The customer isn't always right.

Believing that the customer is always right is a mantra that can be limiting for your customer engagement team and it can lead to a situation where the customer finds themselves in a position that doesn't always meet their goals.

Empowering your team to determine what's best for customers drives great results. Helping your team understand the business' goals positions them to be experts in delivering awesome customer experiences. When you have happy team members, they want to spread that happiness to their customers, and happy customers means business goals are met. What's good for the customer is almost always what's good for the business.


Be human.

Customer service is an entirely human endeavor. On the vendor side, you have people. On the client side, people, too. Each side plays a different part of the equation but both components are just human beings playing certain roles at work. Between the human factors you have some organizations, technology, process, expertise, operations, etc. But at its most core, it boils down to just people.

The most important thing I've learned professionally about working with people is that if you adapt and accommodate while helping people, you'll win in the end. There are some business guardrails that you need to keep in mind as you work through this in practice, but the core is to be the most human you can be as an individual and as a customer service organization.

As an individual in customer service your day-to-day core skill is to accommodate the huge variety of goals, viewpoints, and circumstances that you'll encounter working with so many different people. As a customer service organization "adapt and accommodate" applies a little differently but to the same end goal of helping people. The organization should be hiring the very smartest and most human people it can, and should be an enabling factor day-to-day (basically, stay out of the way of its employees whenever possible). In practice, I've learned that if you view customer service as a fundamentally people-based and not operations-based endeavor, things tend to go pretty well. So, be human.


There’s no need for speed.

For a time, it seems the world was convinced that response speed was the key to cracking customer service. Of course, this didn’t do much for customers with increasingly complex, real world and urgent business problems to solve.

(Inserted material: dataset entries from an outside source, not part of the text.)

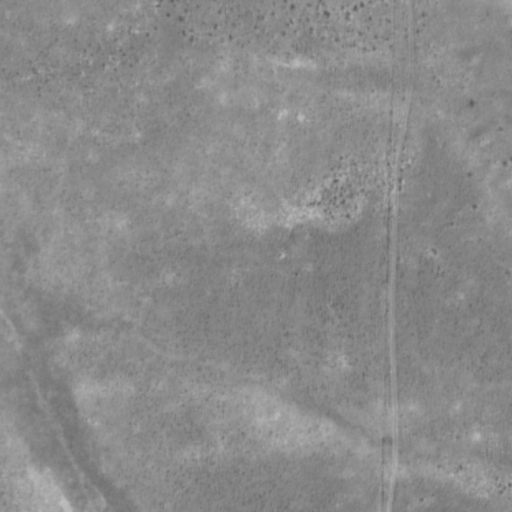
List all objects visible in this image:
road: (398, 255)
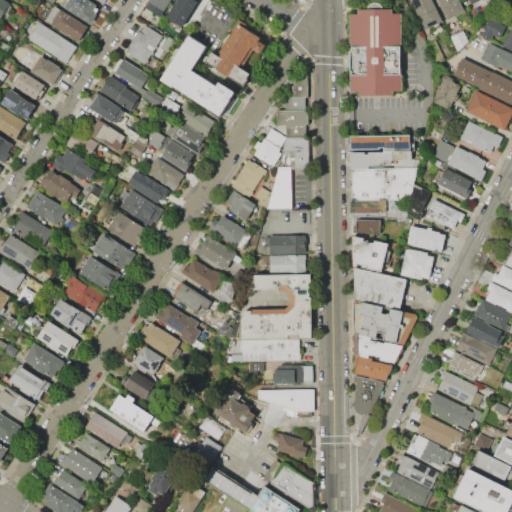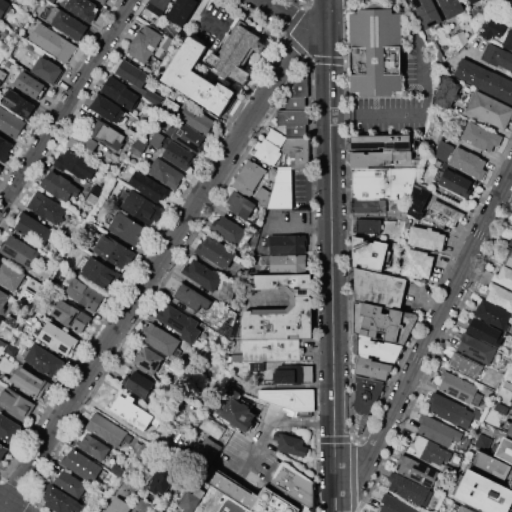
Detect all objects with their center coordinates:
building: (100, 1)
building: (102, 1)
building: (470, 1)
building: (480, 1)
building: (159, 3)
road: (346, 3)
building: (3, 6)
building: (4, 6)
building: (157, 6)
road: (299, 6)
building: (450, 6)
building: (80, 8)
building: (448, 8)
building: (83, 9)
road: (326, 9)
building: (180, 10)
building: (180, 11)
building: (425, 12)
building: (425, 12)
road: (291, 18)
traffic signals: (327, 18)
road: (406, 19)
road: (291, 20)
building: (65, 22)
building: (66, 23)
building: (492, 29)
building: (494, 30)
road: (301, 31)
building: (507, 40)
building: (508, 40)
building: (460, 41)
building: (51, 42)
building: (52, 42)
building: (143, 43)
building: (168, 43)
building: (144, 44)
building: (4, 46)
road: (292, 46)
building: (374, 50)
building: (374, 50)
building: (236, 51)
building: (436, 51)
building: (236, 53)
building: (497, 56)
building: (497, 57)
road: (327, 58)
building: (7, 63)
building: (38, 65)
building: (39, 65)
building: (129, 72)
building: (130, 72)
building: (2, 75)
building: (195, 78)
building: (196, 79)
building: (483, 79)
building: (484, 79)
building: (28, 84)
building: (29, 85)
building: (300, 86)
building: (445, 91)
building: (119, 92)
building: (119, 92)
road: (278, 92)
building: (446, 92)
parking lot: (398, 95)
building: (152, 97)
building: (153, 97)
building: (17, 103)
building: (295, 103)
building: (18, 104)
road: (66, 105)
building: (169, 105)
building: (170, 105)
rooftop solar panel: (18, 109)
building: (488, 109)
building: (489, 109)
building: (109, 110)
road: (413, 114)
building: (292, 117)
building: (195, 119)
building: (197, 119)
building: (10, 122)
building: (10, 123)
building: (288, 130)
building: (295, 130)
building: (106, 134)
building: (107, 134)
building: (186, 135)
building: (131, 136)
building: (187, 136)
building: (275, 137)
building: (479, 137)
building: (479, 137)
building: (157, 139)
building: (380, 141)
building: (81, 142)
building: (83, 144)
building: (139, 146)
rooftop solar panel: (366, 146)
rooftop solar panel: (401, 146)
building: (4, 147)
building: (4, 148)
building: (266, 151)
building: (299, 151)
building: (177, 154)
building: (178, 155)
building: (377, 157)
building: (458, 158)
building: (459, 159)
building: (76, 164)
building: (75, 165)
building: (443, 166)
building: (164, 172)
building: (165, 173)
building: (247, 177)
building: (248, 177)
building: (384, 177)
building: (381, 182)
building: (455, 183)
building: (455, 183)
building: (59, 185)
building: (59, 186)
building: (139, 186)
building: (147, 186)
building: (280, 187)
road: (57, 188)
building: (153, 188)
building: (96, 190)
building: (281, 190)
building: (262, 195)
building: (263, 197)
building: (416, 200)
building: (238, 204)
building: (239, 205)
building: (138, 206)
building: (140, 206)
building: (45, 207)
building: (46, 207)
building: (368, 207)
building: (443, 213)
building: (443, 213)
building: (366, 225)
building: (367, 225)
building: (31, 228)
building: (125, 228)
road: (300, 228)
building: (32, 229)
building: (228, 229)
building: (127, 230)
building: (70, 231)
building: (229, 231)
building: (95, 234)
building: (425, 238)
building: (426, 238)
building: (510, 242)
building: (510, 243)
building: (284, 244)
building: (286, 244)
building: (18, 251)
building: (112, 251)
building: (113, 251)
road: (164, 251)
building: (20, 252)
building: (214, 252)
building: (214, 253)
building: (367, 253)
building: (369, 253)
building: (54, 255)
building: (507, 257)
building: (509, 261)
building: (286, 263)
building: (288, 263)
building: (416, 263)
building: (417, 263)
road: (330, 265)
building: (98, 272)
building: (99, 273)
building: (201, 274)
building: (201, 274)
building: (9, 275)
building: (504, 276)
building: (13, 277)
building: (485, 277)
building: (498, 286)
building: (378, 288)
rooftop solar panel: (297, 289)
building: (226, 290)
building: (226, 291)
rooftop solar panel: (304, 292)
building: (82, 293)
building: (83, 293)
building: (27, 296)
building: (500, 296)
building: (2, 297)
building: (190, 297)
building: (191, 298)
building: (4, 300)
road: (425, 301)
building: (40, 304)
building: (234, 304)
building: (470, 307)
building: (281, 310)
building: (491, 313)
building: (492, 314)
building: (69, 315)
building: (70, 315)
building: (228, 319)
building: (0, 320)
building: (11, 320)
rooftop solar panel: (176, 321)
building: (178, 322)
building: (275, 322)
building: (382, 322)
building: (179, 323)
building: (24, 330)
road: (430, 330)
building: (484, 331)
building: (484, 331)
rooftop solar panel: (46, 335)
building: (55, 338)
building: (57, 338)
building: (158, 338)
building: (158, 338)
building: (2, 343)
building: (199, 345)
rooftop solar panel: (64, 347)
building: (136, 347)
building: (378, 348)
building: (475, 348)
building: (476, 348)
building: (11, 350)
building: (266, 350)
rooftop solar panel: (476, 353)
building: (43, 359)
building: (42, 360)
building: (150, 361)
building: (151, 361)
rooftop solar panel: (145, 364)
rooftop solar panel: (155, 365)
building: (464, 365)
building: (464, 366)
building: (372, 369)
building: (291, 373)
building: (293, 374)
building: (29, 380)
building: (28, 382)
building: (136, 382)
building: (137, 384)
building: (507, 385)
building: (459, 388)
building: (459, 388)
road: (350, 390)
rooftop solar panel: (451, 392)
rooftop solar panel: (461, 395)
building: (284, 397)
building: (289, 398)
building: (365, 400)
building: (15, 403)
building: (15, 403)
building: (500, 408)
building: (448, 410)
building: (450, 410)
building: (130, 411)
building: (131, 411)
building: (236, 411)
building: (233, 412)
road: (269, 420)
building: (8, 427)
building: (210, 427)
building: (211, 427)
building: (8, 428)
building: (107, 429)
building: (106, 430)
building: (437, 430)
building: (509, 430)
building: (509, 430)
building: (438, 431)
road: (333, 438)
building: (481, 441)
building: (483, 441)
building: (289, 443)
building: (290, 444)
building: (92, 446)
building: (135, 446)
building: (94, 447)
building: (505, 448)
building: (2, 449)
building: (2, 449)
building: (206, 450)
building: (427, 450)
building: (504, 450)
building: (427, 451)
building: (206, 453)
building: (147, 454)
building: (80, 464)
building: (490, 464)
building: (81, 465)
building: (492, 465)
rooftop solar panel: (421, 467)
building: (116, 470)
building: (415, 470)
building: (416, 470)
rooftop solar panel: (430, 472)
road: (352, 475)
building: (160, 479)
building: (159, 481)
building: (69, 483)
building: (70, 484)
building: (294, 484)
building: (294, 485)
building: (408, 489)
building: (408, 489)
building: (483, 492)
building: (483, 493)
building: (247, 495)
building: (245, 497)
building: (188, 499)
building: (59, 500)
building: (60, 500)
building: (190, 500)
road: (10, 504)
building: (116, 505)
building: (118, 505)
building: (140, 505)
building: (395, 505)
building: (396, 505)
building: (142, 506)
building: (228, 507)
building: (463, 509)
building: (464, 509)
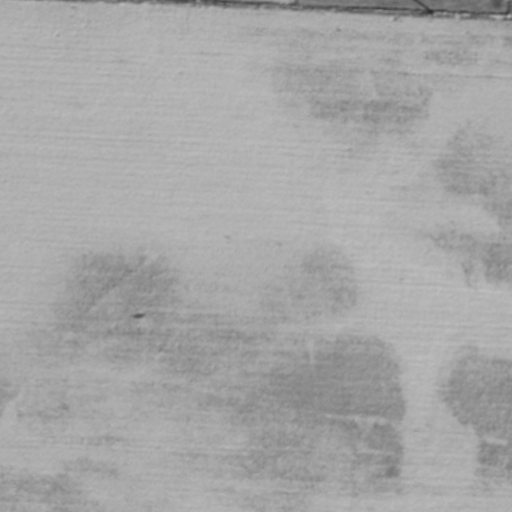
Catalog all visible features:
power tower: (433, 13)
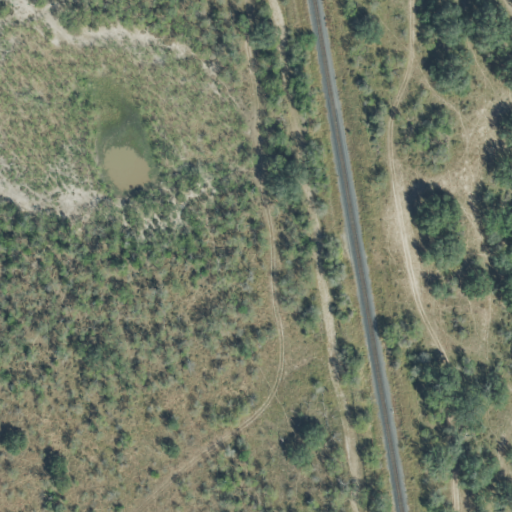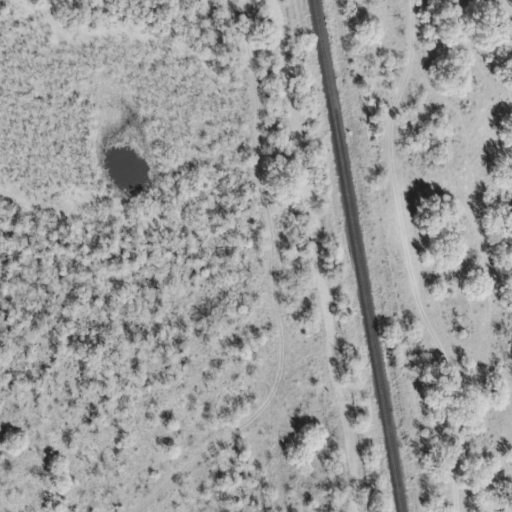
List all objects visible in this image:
railway: (355, 256)
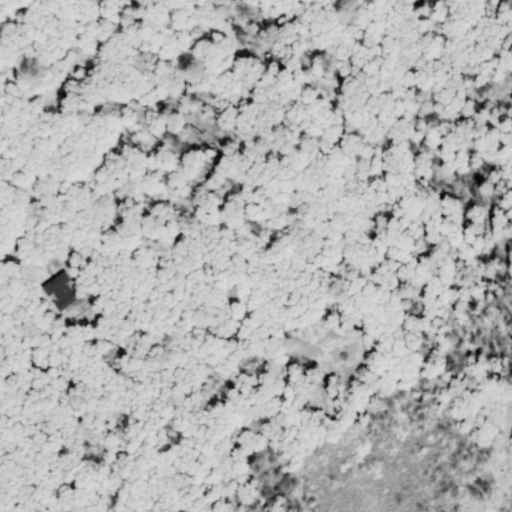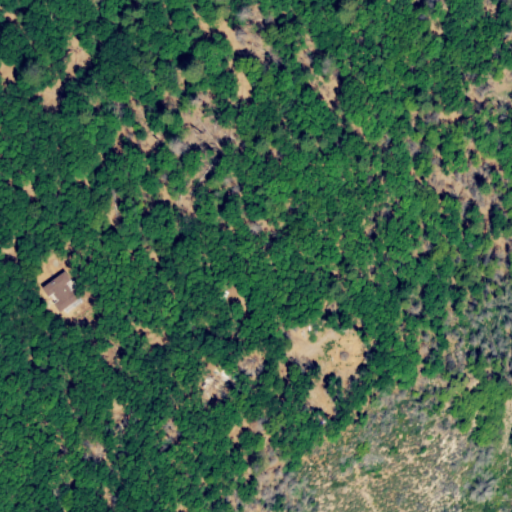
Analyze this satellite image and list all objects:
building: (55, 290)
building: (59, 296)
building: (341, 349)
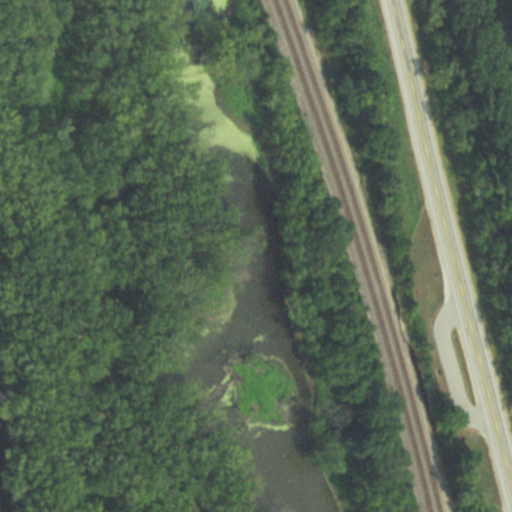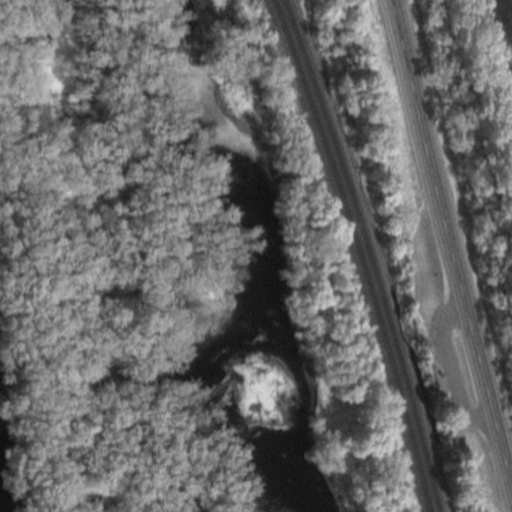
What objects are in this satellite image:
road: (449, 235)
railway: (361, 253)
railway: (372, 253)
parking lot: (453, 367)
road: (452, 373)
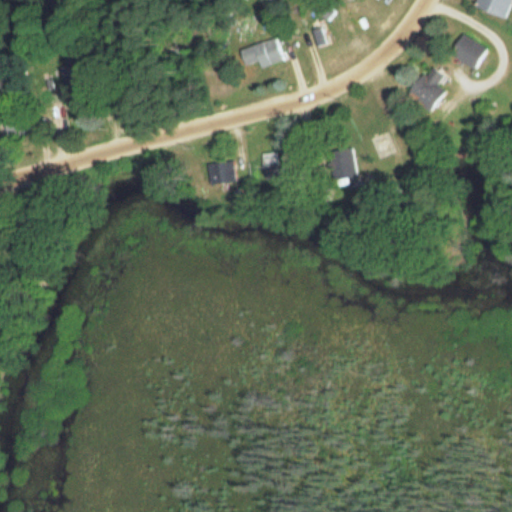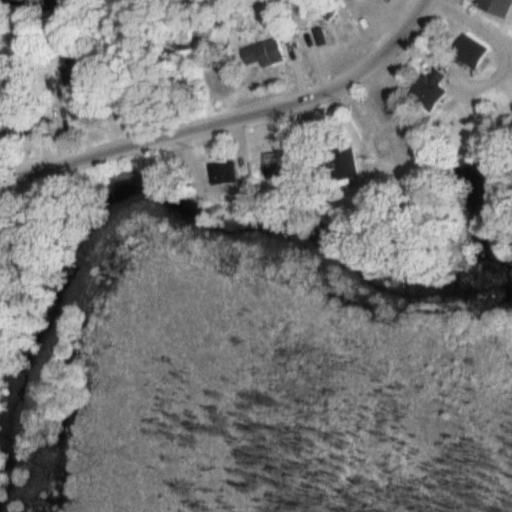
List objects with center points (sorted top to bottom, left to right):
building: (494, 6)
building: (467, 51)
building: (263, 53)
building: (426, 89)
road: (229, 111)
building: (378, 141)
building: (272, 163)
building: (341, 163)
building: (220, 173)
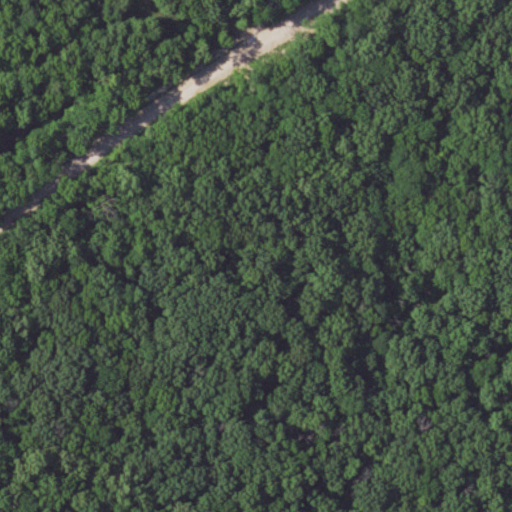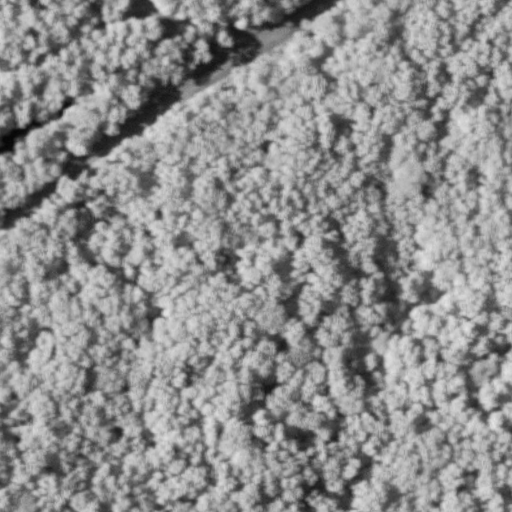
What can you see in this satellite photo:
road: (156, 104)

What we know now is that this "need for speed” can be a dangerous vanity metric that comes at the expense of quality. Speed alone doesn't create value for customers. In fact, focusing too much on speed can leave no room to build relationships and loyalty.

However, there is immense, measurable value in helping individual customers succeed. When agents are empowered they can set off on working towards real, tangible and timely customer success. With autonomy and the right organization objectives, speed will solve itself.

We need to measure better things. Sometimes, the right question might be: are we doing right by our customers? Are we delivering on our promises? Are we helping our customers get real value out of what we’re providing them? None of these are possible by focusing only on response times.

Look for the best way to be part of your customer’s success story. It is often worth taking the longer, scenic road to customer success.